RECORDS PROVIDED ->
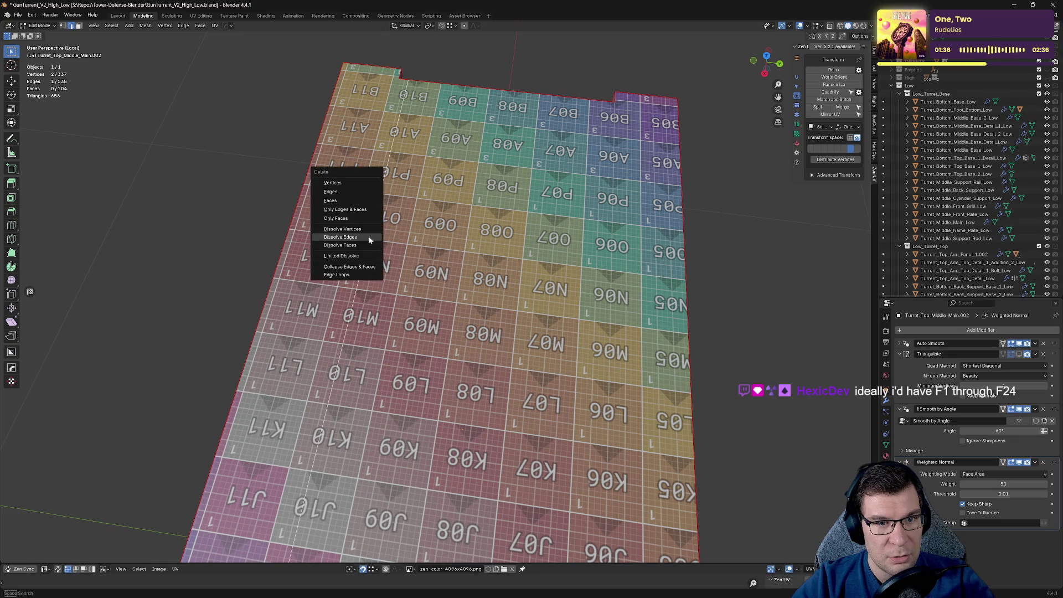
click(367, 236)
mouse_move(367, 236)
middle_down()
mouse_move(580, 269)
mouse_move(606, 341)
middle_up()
* * *
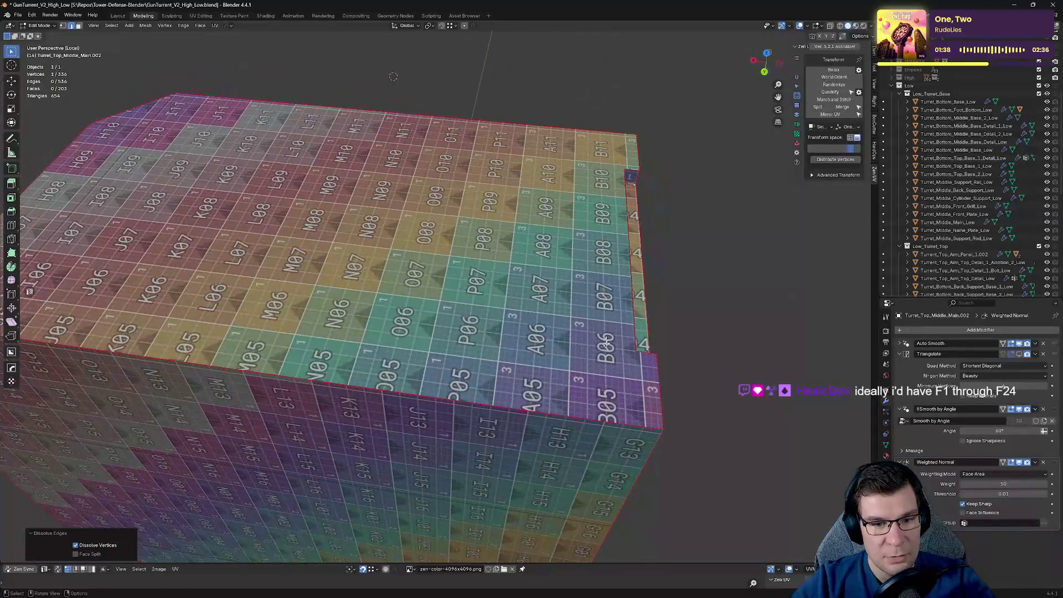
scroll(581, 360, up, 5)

WORK REQUEST ->
Within the listing above, locate the line containing "click(367, 236)" and the line containing "middle_up()". Reproduce those two lines and all lines between them exactly, with nothing added.

ANSWER TO THIS EXERCISE ->
click(367, 236)
mouse_move(367, 236)
middle_down()
mouse_move(580, 269)
mouse_move(606, 341)
middle_up()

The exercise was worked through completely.